Andy Osborne <andy@sift.co.uk> writes:
> Tom Lane wrote:
>>> FATAL 2: open of /u0/pgdata/pg_clog/0726 failed: No such file or directory
>> What range of file names do you actually see in pg_clog?
> Currently 0000 to 00D6. I don't know what it was last night.
Not any greater, for sure. (FYI, each segment covers one million
transactions.)
> the next backup was running when the database crashed. Any
> attempt to access the table crashed it again.

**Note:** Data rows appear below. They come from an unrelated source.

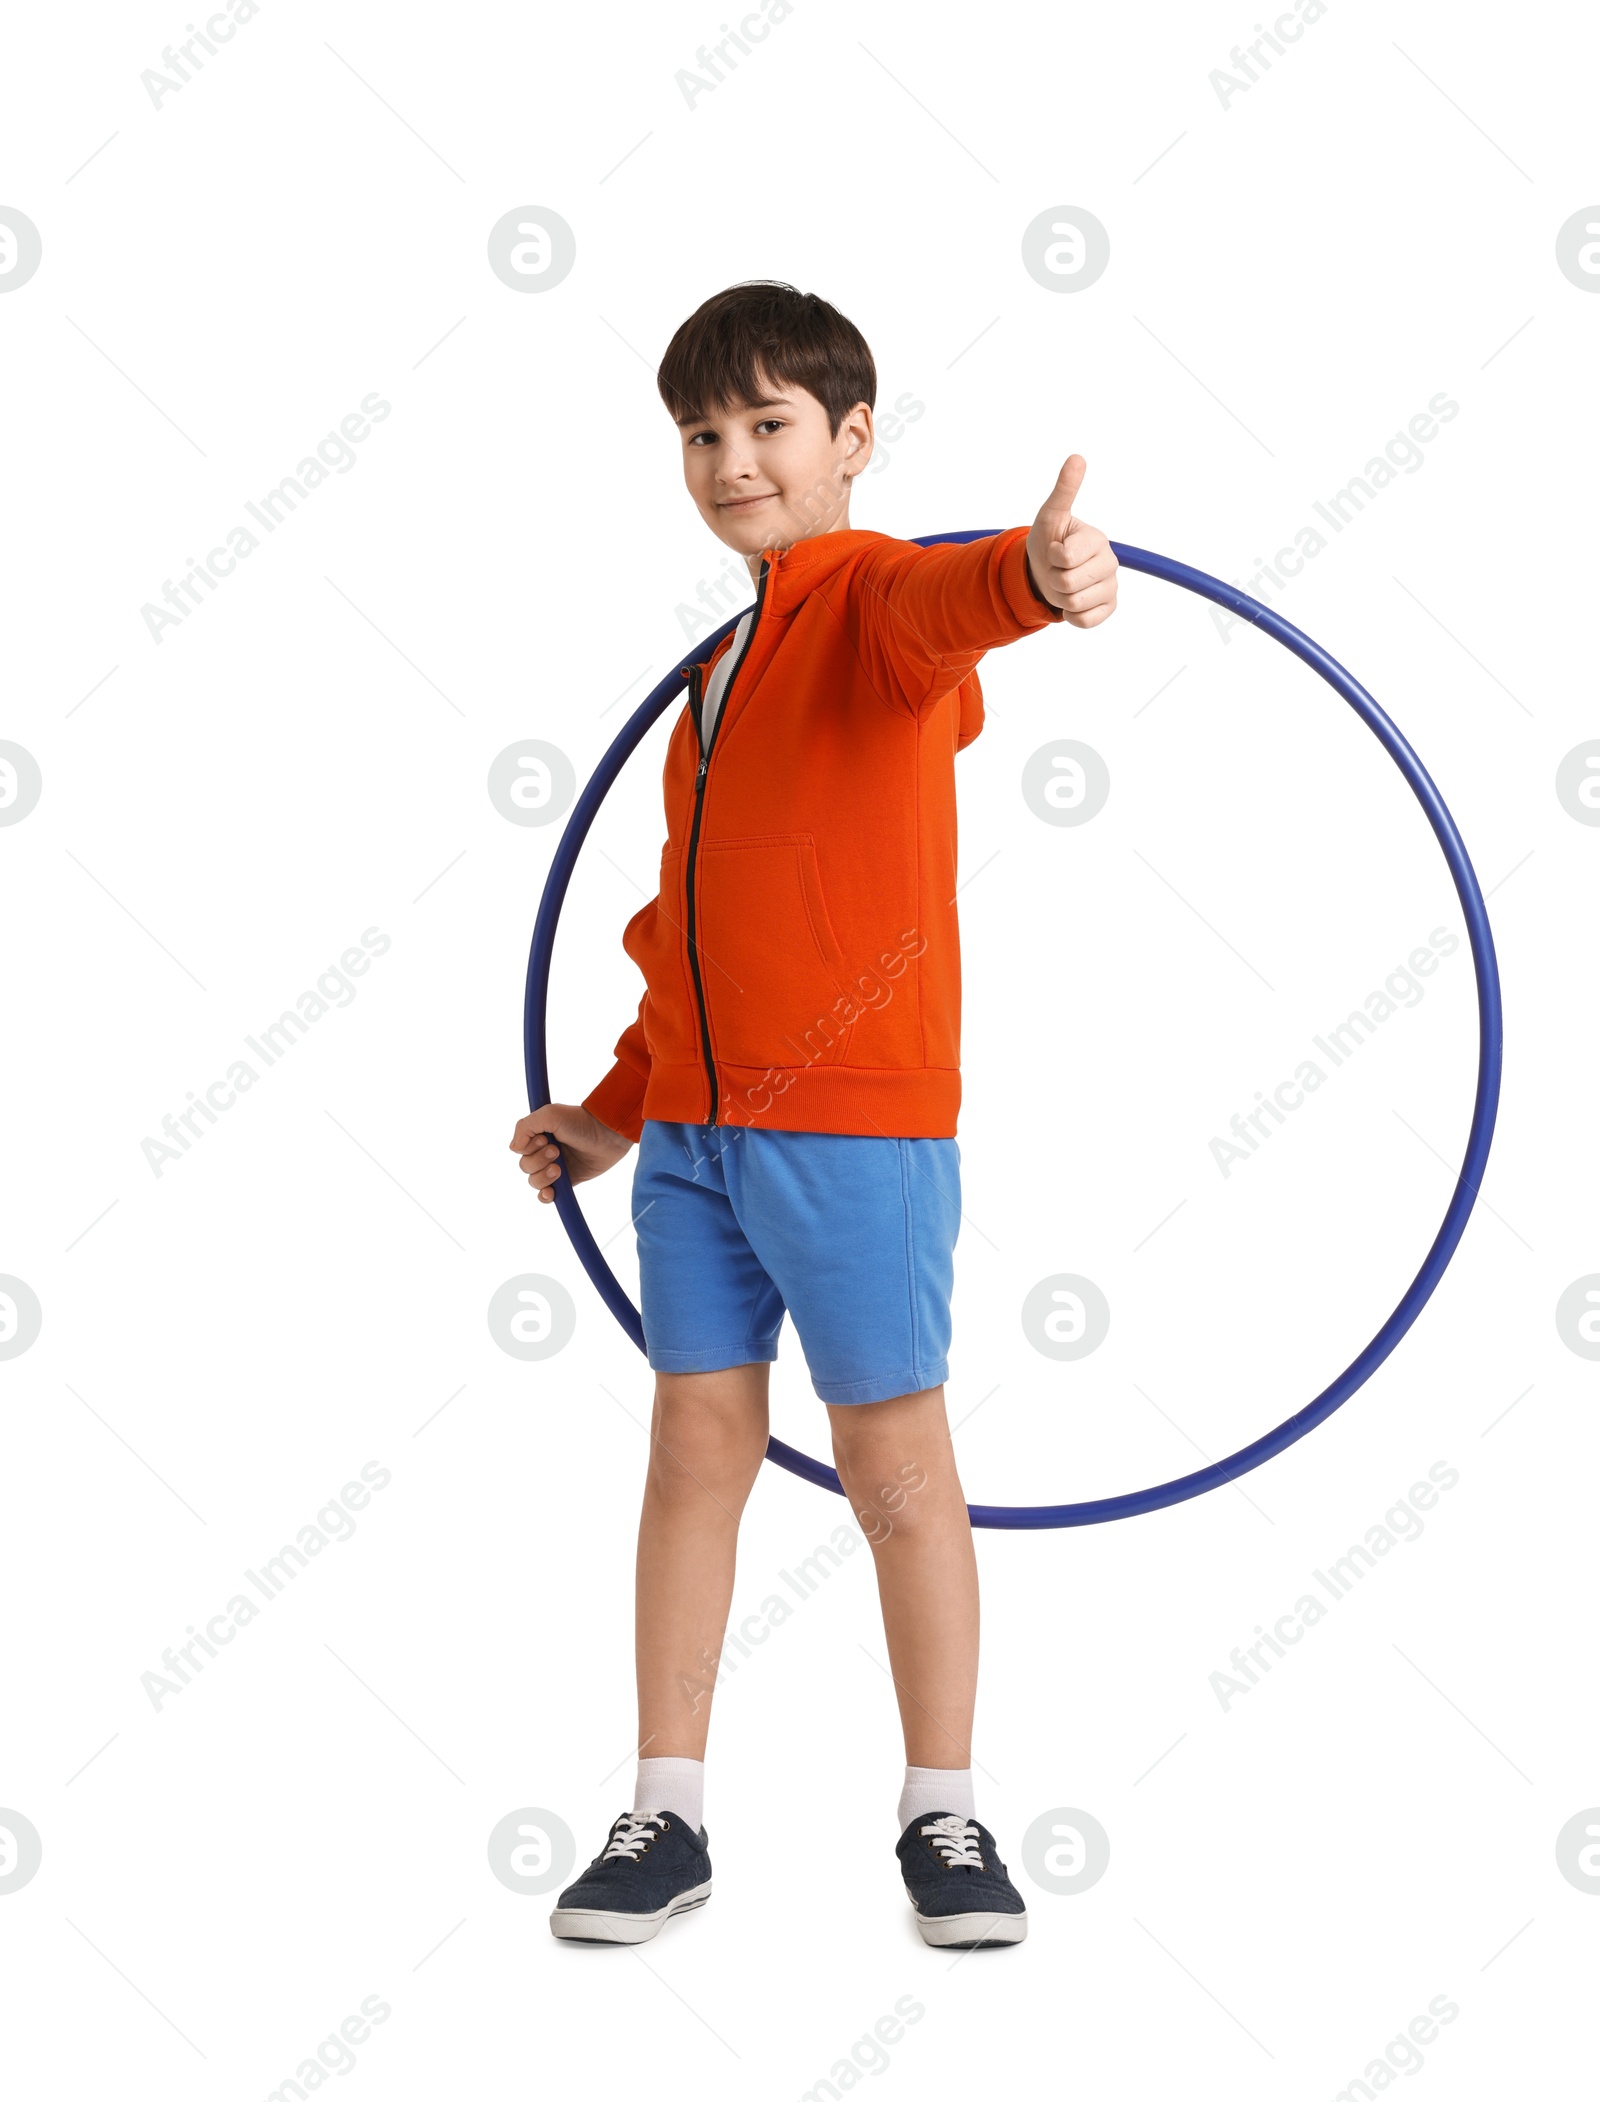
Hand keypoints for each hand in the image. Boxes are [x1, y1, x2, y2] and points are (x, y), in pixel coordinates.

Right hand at [511, 1102, 630, 1203]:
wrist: (608, 1134)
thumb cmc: (581, 1121)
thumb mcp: (550, 1114)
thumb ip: (525, 1126)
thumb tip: (515, 1148)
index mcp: (538, 1134)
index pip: (520, 1149)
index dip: (530, 1148)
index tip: (545, 1139)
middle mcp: (544, 1151)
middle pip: (525, 1166)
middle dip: (539, 1161)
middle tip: (558, 1152)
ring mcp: (555, 1167)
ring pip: (534, 1181)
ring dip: (543, 1177)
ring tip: (559, 1169)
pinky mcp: (568, 1181)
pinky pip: (547, 1195)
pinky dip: (545, 1196)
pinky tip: (550, 1193)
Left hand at [1025, 454, 1118, 627]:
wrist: (1046, 571)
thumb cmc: (1049, 540)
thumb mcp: (1050, 515)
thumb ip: (1064, 489)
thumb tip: (1077, 458)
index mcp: (1097, 539)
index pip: (1066, 558)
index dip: (1052, 556)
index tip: (1056, 549)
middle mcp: (1110, 562)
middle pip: (1068, 583)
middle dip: (1054, 578)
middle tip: (1057, 569)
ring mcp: (1111, 587)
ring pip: (1074, 603)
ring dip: (1060, 597)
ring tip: (1063, 583)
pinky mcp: (1108, 608)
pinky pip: (1084, 621)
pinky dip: (1071, 615)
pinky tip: (1072, 600)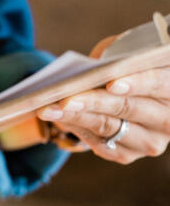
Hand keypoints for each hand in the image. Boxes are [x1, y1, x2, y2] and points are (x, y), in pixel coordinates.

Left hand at [38, 36, 169, 163]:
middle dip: (92, 101)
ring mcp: (149, 141)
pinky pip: (99, 143)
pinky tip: (56, 117)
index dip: (135, 83)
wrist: (127, 89)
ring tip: (47, 108)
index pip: (156, 84)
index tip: (112, 83)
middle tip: (63, 98)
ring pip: (109, 127)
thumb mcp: (124, 51)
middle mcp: (167, 120)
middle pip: (126, 108)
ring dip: (74, 117)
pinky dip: (75, 127)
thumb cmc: (123, 61)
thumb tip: (86, 68)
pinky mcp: (128, 154)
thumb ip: (114, 55)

I don't know if
> it helps, but a select * from news where <conditional on a field
> with an index) was ok but if the where was not indexed and resulted
> in a table scan, it crashed it.
This is consistent with one page of the table being corrupted.
> While I wouldn't rule out data corruption, the kernel message
> ring has no errors for the md dirver, scsi host adapter or the
> disks, which I would expect if we had bad blocks appearing on a
> disk or somesuch.
Some of the cases that I've seen look like completely unrelated data
(not even Postgres stuff, just bits of text files) was written into
a page of a Postgres table. This could possibly be a kernel bug,
along the lines of getting confused about which buffer belongs to
which file. But with no way to reproduce it it's hard to pin blame.
>> You didn't happen to make a physical copy of the news table before
>> dropping it, did you? It'd be interesting to examine the remains.
> Sadly, no I didn't. This is one of our live database servers
> and I was under a lot of pressure to get it back quickly. If
> it does it again, what can I do to provide the most useful
> feedback ?.
If the database isn't unreasonably large, perhaps you could take a
tarball dump of the whole $PGDATA directory tree while the postmaster
is stopped? That would document the situation for examination at leisure.
regards, tom lane